Configuration lives in a .env file, copied from .env.example. Values are validated when the app boots, so a missing or malformed value fails fast.

Core

  • APP_URL: the public URL of your instance.
  • NODE_ENV: development or production.

Database

  • DATABASE_URL: the Postgres connection string. Postgres must have the pgvector extension.

Authentication

  • BETTER_AUTH_SECRET: a strong random secret. Change this for production.
  • BETTER_AUTH_URL: the auth base URL, usually the same as APP_URL.
  • GOOGLE_CLIENT_ID, GOOGLE_CLIENT_SECRET, GITHUB_CLIENT_ID, GITHUB_CLIENT_SECRET: optional social sign-in. Leave blank for email and password only.

Storage

  • STORAGE_DRIVER: minio for the self-host default, or s3 for a cloud bucket.
  • S3_ENDPOINT, S3_REGION, S3_BUCKET, S3_ACCESS_KEY, S3_SECRET_KEY, S3_FORCE_PATH_STYLE: the storage connection.

Billing

  • BILLING_ENABLED: false on self-host, which makes all quotas unlimited and skips payment processing.

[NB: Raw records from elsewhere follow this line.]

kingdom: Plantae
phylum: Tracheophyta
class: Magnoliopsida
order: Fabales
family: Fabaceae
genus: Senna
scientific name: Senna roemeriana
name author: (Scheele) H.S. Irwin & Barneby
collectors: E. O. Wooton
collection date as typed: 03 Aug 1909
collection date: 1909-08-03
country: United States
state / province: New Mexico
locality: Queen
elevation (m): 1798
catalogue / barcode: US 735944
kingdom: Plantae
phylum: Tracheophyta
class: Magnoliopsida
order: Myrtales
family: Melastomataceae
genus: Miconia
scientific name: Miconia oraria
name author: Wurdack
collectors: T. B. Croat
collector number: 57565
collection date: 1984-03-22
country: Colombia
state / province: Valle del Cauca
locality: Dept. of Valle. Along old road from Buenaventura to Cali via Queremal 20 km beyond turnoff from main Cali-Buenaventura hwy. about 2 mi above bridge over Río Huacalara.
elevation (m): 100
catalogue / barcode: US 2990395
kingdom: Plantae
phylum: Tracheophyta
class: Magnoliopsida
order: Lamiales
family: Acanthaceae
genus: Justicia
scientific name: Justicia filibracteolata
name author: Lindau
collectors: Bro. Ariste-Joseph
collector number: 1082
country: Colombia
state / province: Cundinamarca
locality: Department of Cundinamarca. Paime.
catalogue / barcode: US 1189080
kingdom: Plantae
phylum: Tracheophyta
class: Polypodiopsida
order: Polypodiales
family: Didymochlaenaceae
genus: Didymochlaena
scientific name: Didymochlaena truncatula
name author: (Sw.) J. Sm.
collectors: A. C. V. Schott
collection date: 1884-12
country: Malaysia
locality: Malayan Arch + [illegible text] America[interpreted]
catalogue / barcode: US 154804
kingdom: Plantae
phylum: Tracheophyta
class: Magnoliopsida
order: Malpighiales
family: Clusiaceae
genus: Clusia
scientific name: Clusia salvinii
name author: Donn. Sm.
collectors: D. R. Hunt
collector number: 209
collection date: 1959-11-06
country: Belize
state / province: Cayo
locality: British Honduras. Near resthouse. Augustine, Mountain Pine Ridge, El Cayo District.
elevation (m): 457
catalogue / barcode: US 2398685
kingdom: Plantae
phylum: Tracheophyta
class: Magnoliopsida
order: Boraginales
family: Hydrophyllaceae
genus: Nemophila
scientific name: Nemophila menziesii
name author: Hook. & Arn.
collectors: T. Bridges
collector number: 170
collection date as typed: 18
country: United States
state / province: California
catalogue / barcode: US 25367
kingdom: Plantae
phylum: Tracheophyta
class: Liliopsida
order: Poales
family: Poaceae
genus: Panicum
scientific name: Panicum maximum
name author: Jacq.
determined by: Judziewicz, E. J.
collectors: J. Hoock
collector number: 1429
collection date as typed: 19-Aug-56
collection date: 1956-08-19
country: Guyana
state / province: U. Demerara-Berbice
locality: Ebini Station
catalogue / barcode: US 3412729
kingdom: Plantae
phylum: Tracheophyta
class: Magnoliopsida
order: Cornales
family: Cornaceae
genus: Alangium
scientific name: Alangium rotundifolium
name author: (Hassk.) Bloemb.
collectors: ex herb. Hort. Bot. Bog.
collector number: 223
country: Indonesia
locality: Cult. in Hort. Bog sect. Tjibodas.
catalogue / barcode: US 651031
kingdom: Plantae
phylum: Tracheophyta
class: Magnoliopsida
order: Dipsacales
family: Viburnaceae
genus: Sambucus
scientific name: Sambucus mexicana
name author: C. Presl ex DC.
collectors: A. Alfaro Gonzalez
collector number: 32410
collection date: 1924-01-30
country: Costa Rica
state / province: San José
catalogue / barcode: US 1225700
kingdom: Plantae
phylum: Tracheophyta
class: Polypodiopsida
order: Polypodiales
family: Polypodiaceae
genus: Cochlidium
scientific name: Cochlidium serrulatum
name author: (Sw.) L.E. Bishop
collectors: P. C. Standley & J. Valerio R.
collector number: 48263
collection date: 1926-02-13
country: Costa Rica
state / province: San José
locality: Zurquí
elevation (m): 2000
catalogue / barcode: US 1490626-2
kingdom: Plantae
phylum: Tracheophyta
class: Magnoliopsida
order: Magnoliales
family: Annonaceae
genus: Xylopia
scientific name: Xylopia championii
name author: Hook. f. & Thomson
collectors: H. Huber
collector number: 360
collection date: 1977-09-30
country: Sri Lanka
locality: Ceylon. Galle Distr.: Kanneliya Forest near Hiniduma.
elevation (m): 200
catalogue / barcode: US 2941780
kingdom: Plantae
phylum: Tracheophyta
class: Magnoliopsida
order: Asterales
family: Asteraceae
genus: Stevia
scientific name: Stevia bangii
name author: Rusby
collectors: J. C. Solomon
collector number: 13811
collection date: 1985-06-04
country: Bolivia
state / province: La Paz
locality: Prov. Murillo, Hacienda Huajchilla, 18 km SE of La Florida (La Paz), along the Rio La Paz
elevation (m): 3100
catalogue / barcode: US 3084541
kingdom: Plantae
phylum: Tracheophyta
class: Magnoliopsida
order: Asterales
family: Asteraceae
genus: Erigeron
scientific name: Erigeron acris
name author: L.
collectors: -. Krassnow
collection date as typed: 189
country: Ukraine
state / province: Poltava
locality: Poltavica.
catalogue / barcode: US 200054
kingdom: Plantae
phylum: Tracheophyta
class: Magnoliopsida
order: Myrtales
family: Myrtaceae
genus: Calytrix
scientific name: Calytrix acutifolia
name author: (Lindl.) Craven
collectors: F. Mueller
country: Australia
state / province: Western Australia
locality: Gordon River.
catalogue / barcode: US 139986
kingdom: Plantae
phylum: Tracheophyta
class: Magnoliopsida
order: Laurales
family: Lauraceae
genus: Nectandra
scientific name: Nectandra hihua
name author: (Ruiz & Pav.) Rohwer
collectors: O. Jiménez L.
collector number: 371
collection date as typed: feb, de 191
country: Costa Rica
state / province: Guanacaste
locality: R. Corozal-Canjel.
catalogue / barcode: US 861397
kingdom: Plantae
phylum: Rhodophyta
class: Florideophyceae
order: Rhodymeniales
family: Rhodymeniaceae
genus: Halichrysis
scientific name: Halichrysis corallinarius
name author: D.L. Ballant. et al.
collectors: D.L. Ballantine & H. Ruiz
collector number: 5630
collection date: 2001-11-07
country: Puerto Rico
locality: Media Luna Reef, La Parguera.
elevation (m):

The STRIPE_* values are only needed if you turn billing on.

Email

  • EMAIL_PROVIDER: console logs email for development, smtp sends through your mail server, resend uses a hosted service.
  • EMAIL_FROM, and SMTP_HOST, SMTP_PORT, SMTP_USER, SMTP_PASS for SMTP.

AI and stock

  • AI_VECTOR: pgvector, so AI search uses your Postgres database.
  • STOCK_UNSPLASH_KEY, STOCK_PEXELS_KEY, STOCK_PIXABAY_KEY: optional stock media search keys.

Tenancy

  • MULTI_TENANT: false for a single-organization self-host.

Keep secrets in .env only

Never commit real secrets. Keep them in .env, which is ignored by version control, and rotate anything that leaks.